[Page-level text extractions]
-----

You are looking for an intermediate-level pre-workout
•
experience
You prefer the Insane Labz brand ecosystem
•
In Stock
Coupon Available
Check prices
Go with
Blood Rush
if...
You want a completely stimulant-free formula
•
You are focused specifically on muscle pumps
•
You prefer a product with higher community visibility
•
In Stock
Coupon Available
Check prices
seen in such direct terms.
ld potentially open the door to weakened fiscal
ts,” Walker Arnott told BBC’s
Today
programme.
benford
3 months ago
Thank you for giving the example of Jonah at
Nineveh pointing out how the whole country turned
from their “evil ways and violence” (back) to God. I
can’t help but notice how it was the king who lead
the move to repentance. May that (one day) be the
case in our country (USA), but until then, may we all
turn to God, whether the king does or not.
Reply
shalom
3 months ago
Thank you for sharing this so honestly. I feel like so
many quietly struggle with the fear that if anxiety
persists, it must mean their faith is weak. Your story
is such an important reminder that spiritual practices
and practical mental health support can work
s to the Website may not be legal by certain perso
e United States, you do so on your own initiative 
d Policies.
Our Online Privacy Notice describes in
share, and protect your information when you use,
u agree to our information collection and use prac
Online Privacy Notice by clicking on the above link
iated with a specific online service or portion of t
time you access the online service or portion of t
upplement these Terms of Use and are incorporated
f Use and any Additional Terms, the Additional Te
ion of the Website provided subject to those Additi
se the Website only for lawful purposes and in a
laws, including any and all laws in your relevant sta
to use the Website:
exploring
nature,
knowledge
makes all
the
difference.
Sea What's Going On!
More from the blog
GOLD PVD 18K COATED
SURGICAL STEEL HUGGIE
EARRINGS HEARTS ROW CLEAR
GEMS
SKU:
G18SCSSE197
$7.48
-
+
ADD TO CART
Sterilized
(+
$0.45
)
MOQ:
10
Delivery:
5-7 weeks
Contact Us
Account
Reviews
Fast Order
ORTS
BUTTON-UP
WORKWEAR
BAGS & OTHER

-----

• DIRECTIONS FOR THIS TASK: Copy out the lines of the records verbatim, from the first line through the line containing "can’t help but", including both of those lines.

• ANSWER BOX:
You are looking for an intermediate-level pre-workout
•
experience
You prefer the Insane Labz brand ecosystem
•
In Stock
Coupon Available
Check prices
Go with
Blood Rush
if...
You want a completely stimulant-free formula
•
You are focused specifically on muscle pumps
•
You prefer a product with higher community visibility
•
In Stock
Coupon Available
Check prices
seen in such direct terms.
ld potentially open the door to weakened fiscal
ts,” Walker Arnott told BBC’s
Today
programme.
benford
3 months ago
Thank you for giving the example of Jonah at
Nineveh pointing out how the whole country turned
from their “evil ways and violence” (back) to God. I
can’t help but notice how it was the king who lead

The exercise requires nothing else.